I have never really paid much attention to angels, or really believed in them.  I guess I have always slotted them into the category of ‘New Age’ flakiness- until recently I read this from Rowan Williams, the Archbishop of Canterbury:


God had made what we can see and manage and what we can’t see and can never manage, a universe some of which we can get a grasp of and some of which we can’t.  This isn’t a recommendation not to try to understand, but simply a reminder that not everything is going to be made sense of from our point of view.  We don’t get to the end of being baffled and amazed.  I sometimes think that this is the importance of talking about angels in Christian teaching.  Odd as it may sound, thinking about these mysterious agents of God’s purpose, who belong to a different order of being, can be at least a powerful symbol for all those dimensions of the universe about which we have no real idea.  Round the corner of our vision things are going on in the universe, glorious and wonderful things, of which we know nothing.  We’re so used to sentimentalizing and trivializing angels- they are often reduced to Christmas decorations…,But in the Bible angels are often rather terrifying beings occasionally sweeping across the field of our vision; they do God strange services that we don’t fully see; they provide a steady backdrop in the universe of praise and worship.  They are great ‘beasts’, ‘living creatures’, flying serpents burning with flames, carrying the chariot of God, filling the Temple in Jerusalem with bellows of adoration, echoing to one another like whales in the ocean.  These are …anything but Christmas card material.  And sometimes a human form appears to give a message from God and something in the event tells the people involved that this is a moment of terror and truth, and they recognized that they have met an angel in disguise.
            Now whether or not you feel inclined to believe literally in angels- and a lot of modern Christians have a few problems with them- it’s worth thinking of them as at the very least a sort of shorthand description of everything that’s ‘round the corner’ of our perception and understanding in the universe- including the universal song of praise that surrounds us always.  If we try and rationalize all this away, we miss out on something vital to do with the exuberance and extravagance of the work of God, who has made this universe not just as a theatre for you and me to develop our agenda, but as an overwhelming abundance of variety and strangeness.

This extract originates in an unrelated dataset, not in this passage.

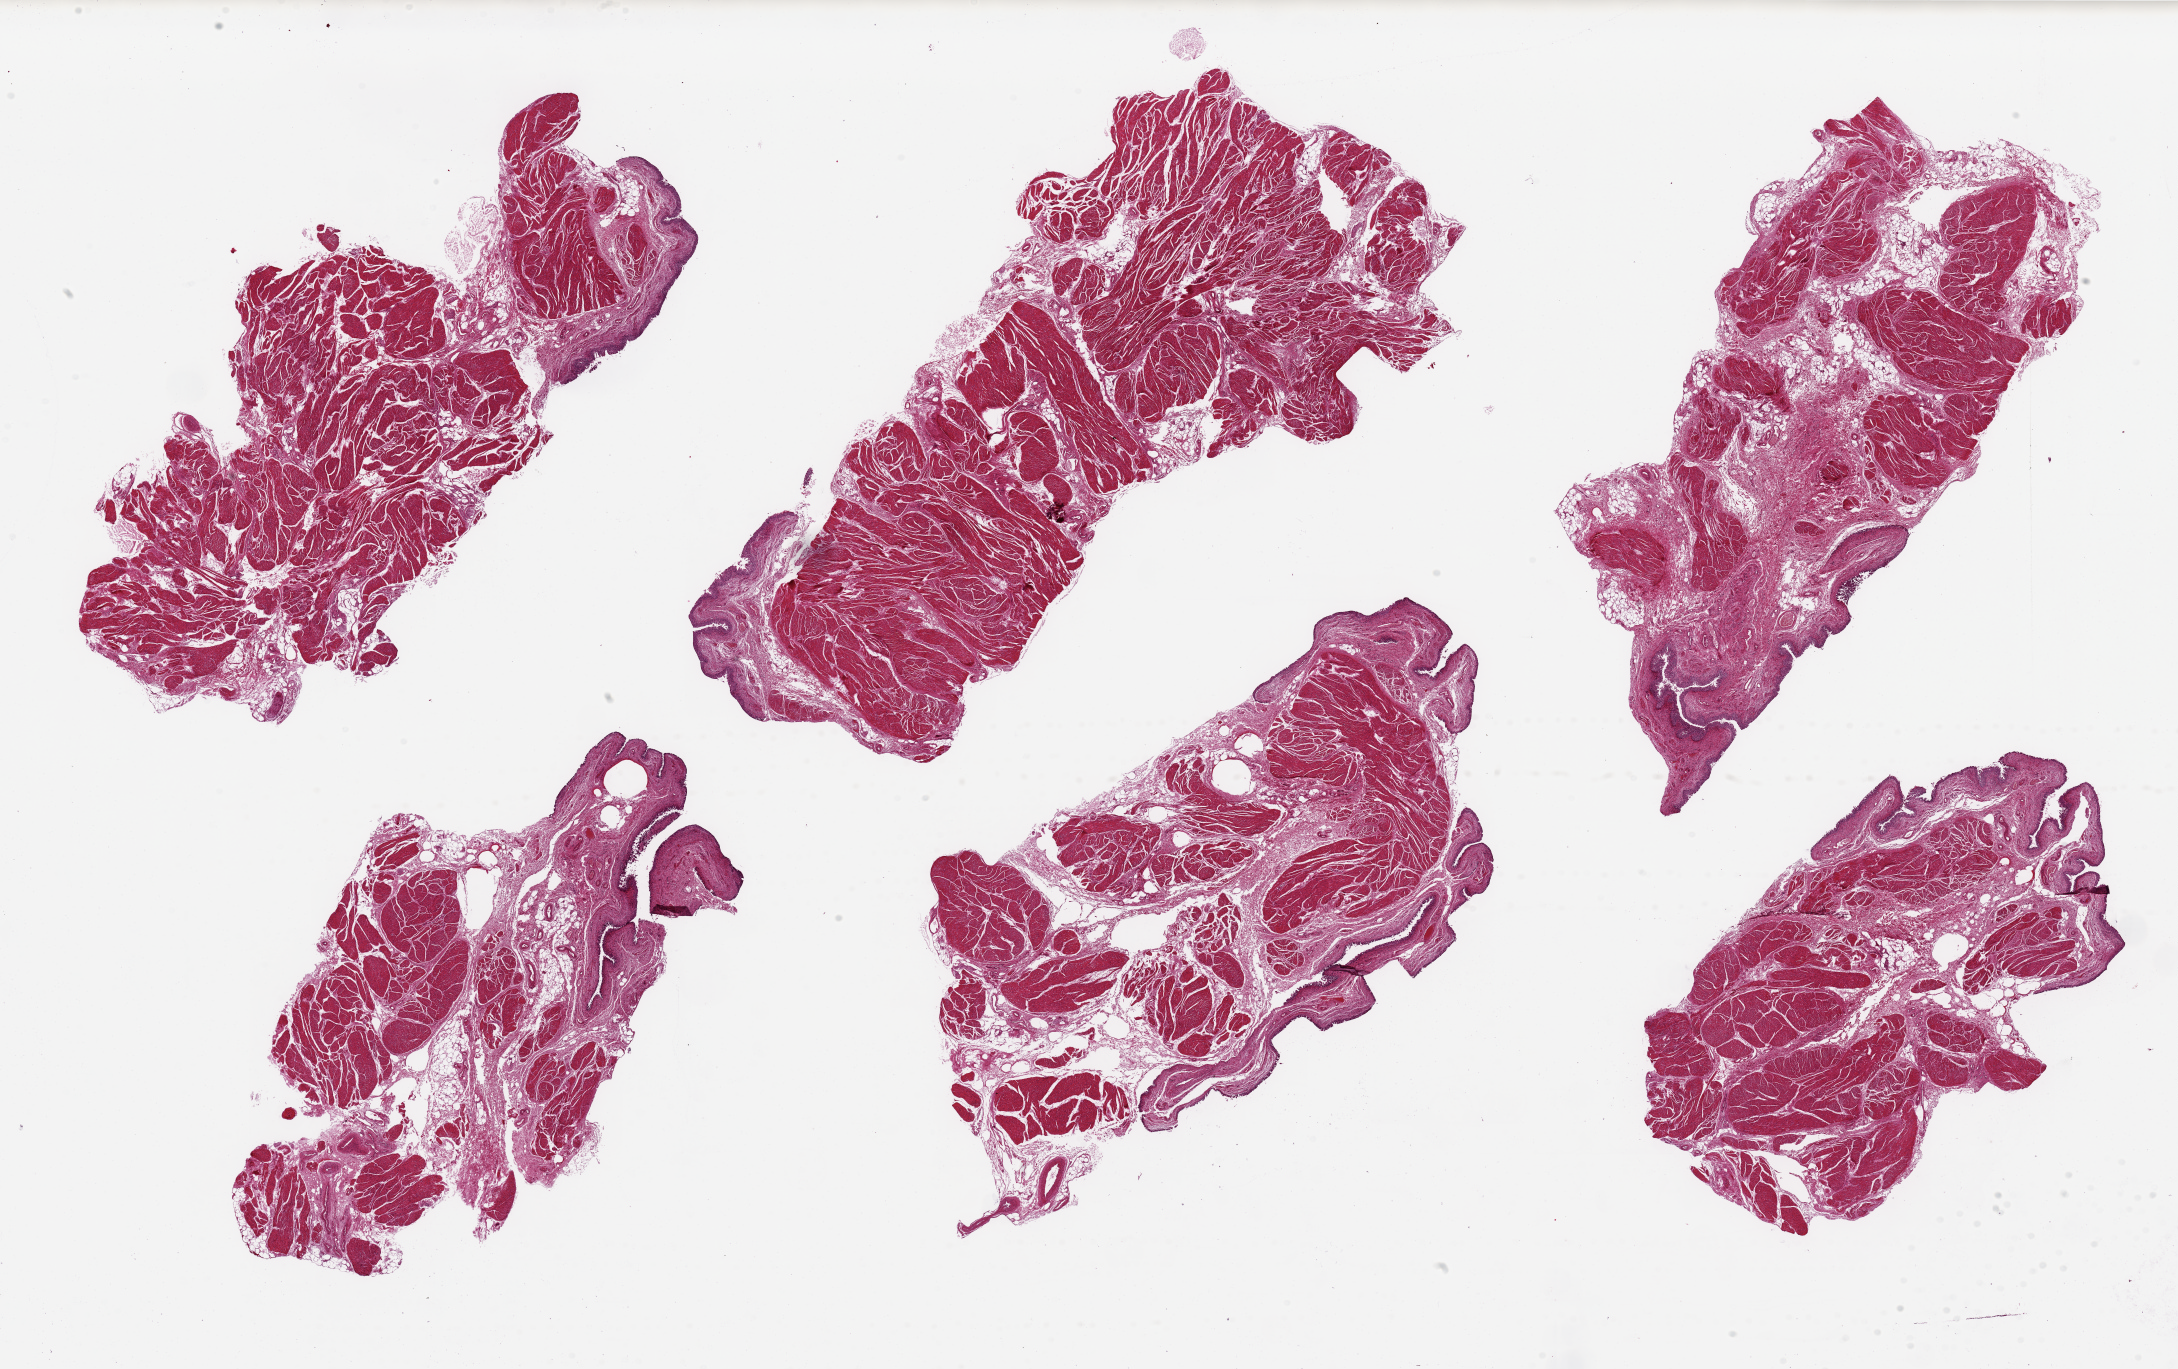
Haematoxylin and eosin whole-slide image, low-resolution overview of the scanned area, about 34.5 x 21.7 mm; PAXgene-fixed paraffin-embedded (PFPE) section; target tissue: urinary bladder; tissue donor sample. Male donor.
- pathologist's review note for this sample: 6 pieces up to 12x6 mm; cassette marking on tissue due to 'snug fit' in cassette; considerable epithelial sloughing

-from Tokens of Trust, Westminster John Knox Press, 2007, p. 51.

So now I wonder about the angels that are ‘round the corner’ and take comfort in their strangeness and the services they do for God and in the universal song of praise that they sing on behalf of us and on behalf of all of the creation that we can’t imagine and know nothing about.  On this Valentine’s Day I trust that Cupid, the angel of Love, is round the corner, in the service of God, lavishing acts of love on this world in fierce and strange and mysterious ways.  And I hope that we will notice when he comes sweeping across our field of vision.

Blessings on this day,
Lori Megley-Best

1 comment:

  1. Lori, Thanks for this refreshing reflection by Rowan Williams. It makes a bracing antidote to the poisonous reductionism that our materialistic age seems to insist on. Wonderful to read someone who is both a wizard of the English language and has insight into the greater Mystery of Being.